Remarkable stories of how refugees who lost everything are now rebuilding their lives from scratch have emerged from Iraq.
There are many Christians among the many thousands of Iraqis and Syrians living in displacement camps in Iraq after fleeing Islamic State, according to World Watch Monitor which reports on Christian persecution around the world.

It is estimated that 3.3 million Iraqis have been displaced within their own country. Nearly 100,000 have sought refuge in Erbil, in the Kurdistan region of northern Iraq, since June.

Even when Mosul is liberated from Islamic State after the push to take it back begins later this year, there are growing fears that Christians will struggle to return to their ancient homelands because so much has been appropriated and there will be many people competing for the same properties.

One of those who has begun to make a new life for himself, his wife and his three children in Erbil is Ghazan, 47. He ran his own transport company in Mosul and was wealthy and successful. He began attending church in Erbil and the Christian community there found him a job in a bakery, with his income now a tenth what it was.

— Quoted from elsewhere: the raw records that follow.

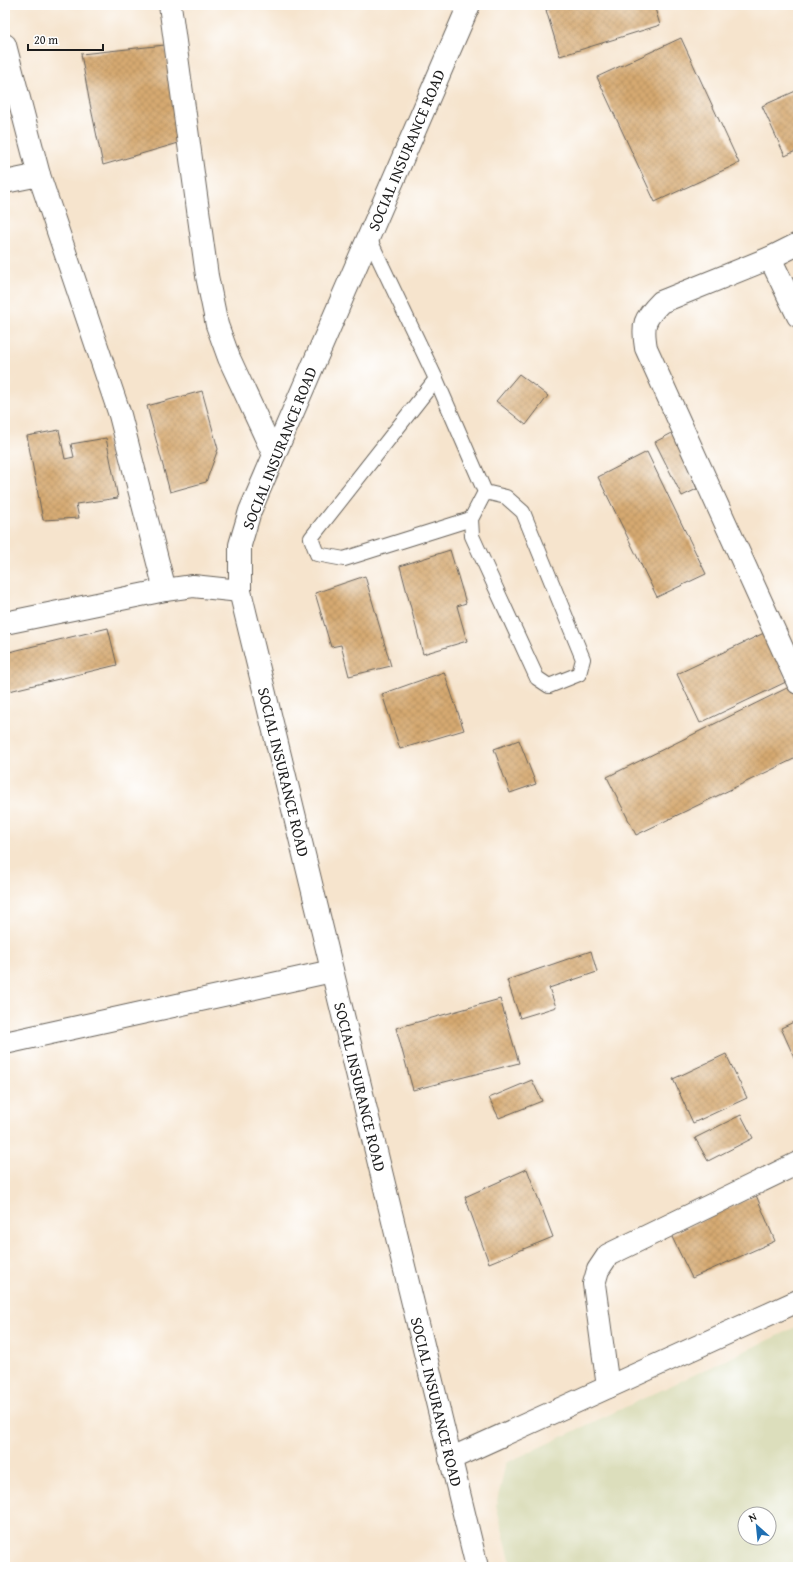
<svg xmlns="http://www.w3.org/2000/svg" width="803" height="1572" viewBox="0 0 803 1572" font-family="'Gentium Book Plus',serif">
<defs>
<pattern id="building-cross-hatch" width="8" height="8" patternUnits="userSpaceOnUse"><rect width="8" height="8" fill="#d5a971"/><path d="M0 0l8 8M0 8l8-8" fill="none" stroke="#b69161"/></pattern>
</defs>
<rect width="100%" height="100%" fill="#fff"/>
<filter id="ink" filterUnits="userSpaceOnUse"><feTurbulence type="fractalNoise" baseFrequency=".025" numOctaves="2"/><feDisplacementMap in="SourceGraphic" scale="8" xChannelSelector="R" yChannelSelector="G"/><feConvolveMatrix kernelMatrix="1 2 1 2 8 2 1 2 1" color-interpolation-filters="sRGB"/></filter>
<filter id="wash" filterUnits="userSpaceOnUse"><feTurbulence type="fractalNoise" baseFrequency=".012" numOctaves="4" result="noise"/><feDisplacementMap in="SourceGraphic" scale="16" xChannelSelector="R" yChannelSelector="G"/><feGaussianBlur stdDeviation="0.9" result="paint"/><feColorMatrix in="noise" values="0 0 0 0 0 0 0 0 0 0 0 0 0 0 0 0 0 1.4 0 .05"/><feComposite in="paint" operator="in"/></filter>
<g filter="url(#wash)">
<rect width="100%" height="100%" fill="#f6e4cd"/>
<!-- built -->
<path fill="#dcdebc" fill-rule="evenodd" d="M798,1326v241h-286l-16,-62 10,-42zM745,1514h24v24h-24z"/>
<g id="blocks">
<!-- building -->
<g fill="url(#building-cross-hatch)">
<path d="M562,5h92l6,20 -100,31 -14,-46z"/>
<path d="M681,38l58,125 -84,39 -58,-125z"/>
<path d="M165,45l17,97 -79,23 -14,-66 -8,-45z"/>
<path d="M798,90v60l-13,6 -23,-50z"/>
<path d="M519,374l29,22 -22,29 -30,-24z"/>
<path d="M202,391l16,58 -12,33 -36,10 -23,-86z"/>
<path d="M59,430l6,29 9,-2 -3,-13 35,-6 12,60 -42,6 3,14 -36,2 -16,-84z"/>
<path d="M674,432l23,57 -15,7 -27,-54z"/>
<path d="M647,452l59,122 -49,23 -59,-120z"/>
<path d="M450,550l16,53 -9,3 10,35 -44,13 -23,-88z"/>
<path d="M365,576l26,90 -42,10 -8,-31 -10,2 -16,-54z"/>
<path d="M108,628l9,37 -112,27v-39z"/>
<path d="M764,633l24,48 -88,42 -23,-49z"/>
<path d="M444,672l20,58 -64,19 -18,-55z"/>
<path d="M791,686l7,15v56l-162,78 -29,-58z"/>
<path d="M519,740l17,44 -26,9 -16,-44z"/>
<path d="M591,951l6,21 -48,16 7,19 -36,11 -13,-38z"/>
<path d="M500,999l19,64 -106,27 -17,-62z"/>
<path d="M798,1020v46l-17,-38z"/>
<path d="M726,1054l21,44 -54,25 -20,-44z"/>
<path d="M532,1080l10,21 -43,17 -10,-20z"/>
<path d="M741,1115l12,23 -45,23 -13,-23z"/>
<path d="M527,1169l26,68 -64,26 -24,-66z"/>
<path d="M756,1195l19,46 -83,37 -21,-43z"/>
</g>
</g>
</g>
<g filter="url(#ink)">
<use href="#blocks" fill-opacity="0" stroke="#68625a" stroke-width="1"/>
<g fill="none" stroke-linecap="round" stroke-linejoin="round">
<defs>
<g id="service">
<path d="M368,236l68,143 49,113 21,5 17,15 60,147 -4,15 -30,12 -12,-8 -65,-142 -1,-17 14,-27"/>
<path d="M436,379l-125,159 6,16 27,5 127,-40"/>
</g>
<g id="minor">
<path d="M170,5l37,271 10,49 12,33 45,97"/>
<path id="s1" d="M469,5l-219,506 -10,34v46l237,976"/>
<path d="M5,45l34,130 81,240 45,175"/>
<path d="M5,182l34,-7"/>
<path d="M798,244l-28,14 -109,44c-17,17 -19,22 -15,46l152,335"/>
<path d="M770,258l28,58"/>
<path d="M5,623l160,-33 28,-4 47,5"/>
<path d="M5,1043l327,-72"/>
<path d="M608,1387l-14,-103 4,-14 10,-15 190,-92"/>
<path d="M450,1459l348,-158"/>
</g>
</defs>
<!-- service casing -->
<use href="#service" stroke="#68625a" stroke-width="16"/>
<!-- minor casing -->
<use href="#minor" stroke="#68625a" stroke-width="24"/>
<!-- service -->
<use href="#service" stroke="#fff" stroke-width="14"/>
<!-- minor -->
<use href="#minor" stroke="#fff" stroke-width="22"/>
</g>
</g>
<g text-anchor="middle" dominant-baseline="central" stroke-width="3" stroke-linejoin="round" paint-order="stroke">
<!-- street labels -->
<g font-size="16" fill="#1c1c1c" stroke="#fff">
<text transform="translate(406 150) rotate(-67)">SOCIAL INSURANCE ROAD</text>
<text transform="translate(279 448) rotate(-68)">SOCIAL INSURANCE ROAD</text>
<text stroke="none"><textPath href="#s1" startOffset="819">SOCIAL INSURANCE ROAD</textPath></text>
<text stroke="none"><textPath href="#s1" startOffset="1143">SOCIAL INSURANCE ROAD</textPath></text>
<text stroke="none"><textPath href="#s1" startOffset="1467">SOCIAL INSURANCE ROAD</textPath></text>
</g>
</g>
<!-- margin -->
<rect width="803" height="1572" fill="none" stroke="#fff" stroke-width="20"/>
<!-- north arrow -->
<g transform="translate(757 1526) rotate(333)"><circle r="19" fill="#ffffff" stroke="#a4a4a4"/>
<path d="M0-3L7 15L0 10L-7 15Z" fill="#1f6fb2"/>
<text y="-6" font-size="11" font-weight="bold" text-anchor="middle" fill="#1c1c1c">N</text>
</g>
<!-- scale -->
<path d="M28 44v6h75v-6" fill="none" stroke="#1c1c1c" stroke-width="2"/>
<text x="34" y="44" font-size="12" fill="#1c1c1c" stroke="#ffffff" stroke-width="3" paint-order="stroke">20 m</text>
</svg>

“We had a good life until IS came and forced us out. I heard that IS stole all our cars and are using them in Mosul right now. It was hard to see my family displaced. We lost our home, our place to stay,” he said.

World Watch Monitor
Ghazan can provide for his family after finding a job at a bakery

“Although I don’t earn much here and I have to work much longer hours than I did in my last job, I can at least pay rent so my family doesn’t have to live in a camp. I have lost everything, but I thank God that my family is still with me.”

Jonas lost his farm in Syria to an Islamic State assault where he was himself shot and his caretaker was murdered in front of his eyes.

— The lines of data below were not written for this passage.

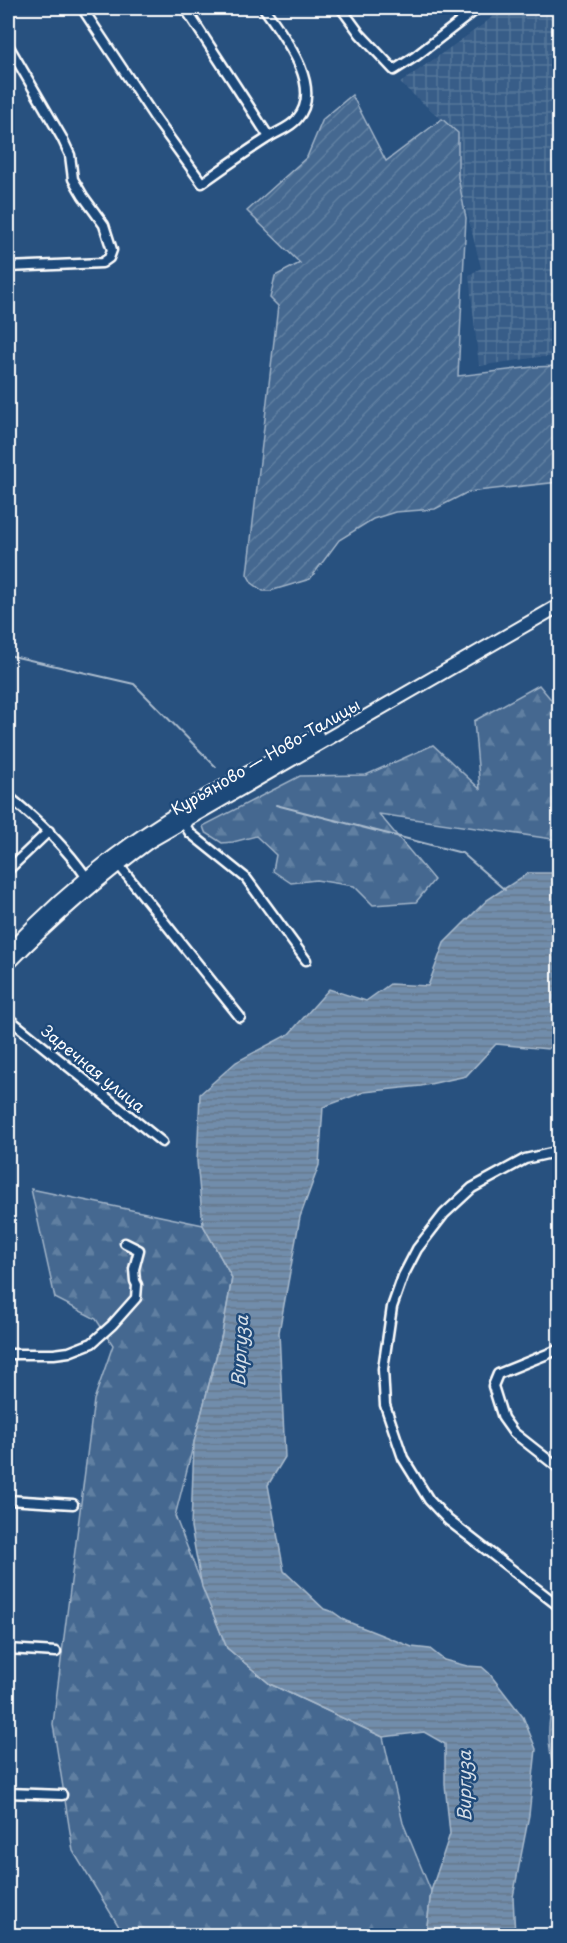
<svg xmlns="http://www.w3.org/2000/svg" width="567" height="1943" font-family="'Playpen Sans',sans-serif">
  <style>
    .industrial { fill: url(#industrial-grid) }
    .forest { fill: url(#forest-firs); stroke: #a2b4c8; stroke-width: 1.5 }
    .garden { fill: url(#garden-furrows); stroke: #a2b4c8; stroke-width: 1.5 }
    .water { fill: url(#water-rules); stroke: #aabbcd; stroke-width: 1.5 }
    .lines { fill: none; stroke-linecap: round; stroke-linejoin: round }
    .stream { stroke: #aabbcd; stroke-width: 2 }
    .street-casing { stroke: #fff; stroke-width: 13 }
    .secondary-casing { stroke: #fff; stroke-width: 16 }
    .street { stroke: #1f4a7a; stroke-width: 8 }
    .secondary { stroke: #1f4a7a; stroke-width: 12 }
    .labels { text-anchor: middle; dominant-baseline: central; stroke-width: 5; stroke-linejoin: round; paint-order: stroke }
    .street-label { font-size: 16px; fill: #fff; stroke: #1f4a7a }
    .water-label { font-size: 18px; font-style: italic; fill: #d4dde6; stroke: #1f4a7a }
  </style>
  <defs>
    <pattern id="industrial-grid" width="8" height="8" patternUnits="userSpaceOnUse" patternTransform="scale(1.5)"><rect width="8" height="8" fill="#375d88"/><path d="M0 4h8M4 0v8" fill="none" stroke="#55759a"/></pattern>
    <pattern id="forest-firs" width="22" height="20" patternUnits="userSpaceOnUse" patternTransform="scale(1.5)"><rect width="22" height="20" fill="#446890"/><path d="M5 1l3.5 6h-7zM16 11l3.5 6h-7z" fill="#607fa1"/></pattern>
    <pattern id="garden-furrows" width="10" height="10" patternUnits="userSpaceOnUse" patternTransform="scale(1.5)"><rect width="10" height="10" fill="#446890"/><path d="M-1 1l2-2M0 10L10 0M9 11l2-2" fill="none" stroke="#607fa1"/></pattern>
    <pattern id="water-rules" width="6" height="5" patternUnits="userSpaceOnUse" patternTransform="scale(1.5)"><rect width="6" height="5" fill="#718dab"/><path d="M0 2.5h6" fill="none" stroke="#64768a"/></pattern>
  </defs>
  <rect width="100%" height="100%" fill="#28517f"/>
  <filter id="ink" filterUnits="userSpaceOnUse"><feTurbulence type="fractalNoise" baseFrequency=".0167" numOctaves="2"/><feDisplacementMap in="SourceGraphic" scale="12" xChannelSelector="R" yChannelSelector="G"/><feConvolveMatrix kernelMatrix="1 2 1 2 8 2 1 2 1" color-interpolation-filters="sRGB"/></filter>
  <g filter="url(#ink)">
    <path class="industrial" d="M502,8h57v349h-20l-60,9 -10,-91 12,-7 -23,-91v-43l-58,-51 85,-60z"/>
    <g class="forest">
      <path d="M539,685l20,24v131l-180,-26 55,66 -18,22 -43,3 -19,-19 -38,-6 -25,3 -18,-12 3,-16 -20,-19 -23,6 -11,1 -17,-11 -2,-6 97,-50 66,-1 67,-30 47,44 -6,-68z"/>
      <path d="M31,1189l172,36 29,53 -10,56 -47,182 52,132 43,36 113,53 20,86 28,68 -5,44h-302l-51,-84 -20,-127 41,-324 19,-55 -17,-26 -41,-21z"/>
    </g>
    <g class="garden">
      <path d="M352,95l34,66 56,-42 16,14v44l8,41 -8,158 75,-9 26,-1v116l-91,10 -33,17 -40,3 -22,7 -34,21 -29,39 -40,12h-7l-11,-8 -5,-9 31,-268 -8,-8 5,-22 25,-13 -53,-52 60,-54 16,-38z"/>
      <path d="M559,1696v105c-5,-30 -20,-80 0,-105z"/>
    </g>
    <path class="water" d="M528,873h31v167l-11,9 -52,-5 -30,32 -45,10 -57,6 -41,15 -4,58 -19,52 -21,115 6,125 -17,28 16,86 40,38 9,3 13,9 66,26 18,2 14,11 23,6 15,1 7,6 34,44 13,32 -7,66 -16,82 2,38h-89l5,-44 19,-57 -5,-50v-40l-21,-12 -41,5 -113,-53 -43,-36 -25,-61 -11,-60 3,-85 28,-108 10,-56 -29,-53 -6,-64 3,-67 36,-32 53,-28 40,-45 37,12 24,-17 38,2 16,-43 43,-43z"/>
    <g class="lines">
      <g class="stream">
        <path d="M8,655l126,29 82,83"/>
        <path d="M276,805l186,48 43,37"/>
      </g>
      <g class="street-casing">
        <g id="street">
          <path d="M82,8l73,110 47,65c21,-15 42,-30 64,-44 10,-7 24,-11 31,-20 28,-32 -15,-85 -33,-111"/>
          <path d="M185,8l84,129"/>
          <path d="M341,8l19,26 34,36 22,-14 62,-48"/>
          <path d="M8,45l54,93 8,17 3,24 10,17 21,29 8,25 -3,8 -7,5 -94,4"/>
          <path d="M8,796c30,24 57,50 79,82"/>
          <path d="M183,822l7,11 56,45 60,82"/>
          <path d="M118,864l122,153"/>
          <path d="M8,870l41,-39"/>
          <path d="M8,1018l154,124"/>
          <path d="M560,1151l-35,8 -53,29 -28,26 -27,35 -14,27 -11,31 -9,62 2,36 18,53 26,42 19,20 112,87"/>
          <path d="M560,1349l-62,25 -5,12 10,32 10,14 47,37"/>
          <path d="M8,1354h46l15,-2 23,-9 20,-18 24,-27 1,-13 -2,-4 -1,-12 5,-19 -14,-7"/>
          <path d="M8,1500l65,4"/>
          <path d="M8,1649l48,3"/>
          <path d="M8,1793l54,2"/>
        </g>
      </g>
      <g class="secondary-casing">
        <g id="secondary">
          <path d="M8,952c32,-34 67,-66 105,-95 62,-48 135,-83 204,-122"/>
          <path d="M8,964c44,-45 91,-86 142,-123l410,-236"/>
        </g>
      </g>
      <use href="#street" class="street"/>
      <use href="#secondary" class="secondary"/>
    </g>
  </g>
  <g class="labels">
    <g class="street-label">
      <text transform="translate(265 756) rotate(-30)">Курьяново — Ново-Талицы</text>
      <text transform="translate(94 1068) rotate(39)">Заречная улица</text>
    </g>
    <g class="water-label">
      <text transform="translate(239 1351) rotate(-87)">Виргуза</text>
      <text transform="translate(463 1786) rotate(-90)">Виргуза</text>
    </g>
  </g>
  <rect width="567" height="1943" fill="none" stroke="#1f4a7a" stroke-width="30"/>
  <rect x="15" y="15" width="537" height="1913" fill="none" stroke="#fff" stroke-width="2" filter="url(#ink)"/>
</svg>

“They took all my cows and I heard they sold them in Turkey,” he said. “I had about 2,000 olive trees here too. They’re now all gone. IS destroyed everything – the house, the buildings, they cut down all the trees. I lost everything there.”

He fled with his family to Lebanon where they live in a small flat and he helps with building work in refugee camps. “The first year here I became depressed. But I started to pray more to God and that has helped me. I pray very often but have all these questions about why (this) happens to Christians.”

Even when the war ends, he fears more bloodshed in revenge attacks in Syria. “If the Christians really disappear from Syria it will be a disaster for Christianity all around the world. You know, we Christians love our country, we would love to stay, would love to return, but we need the basic conditions to live there.”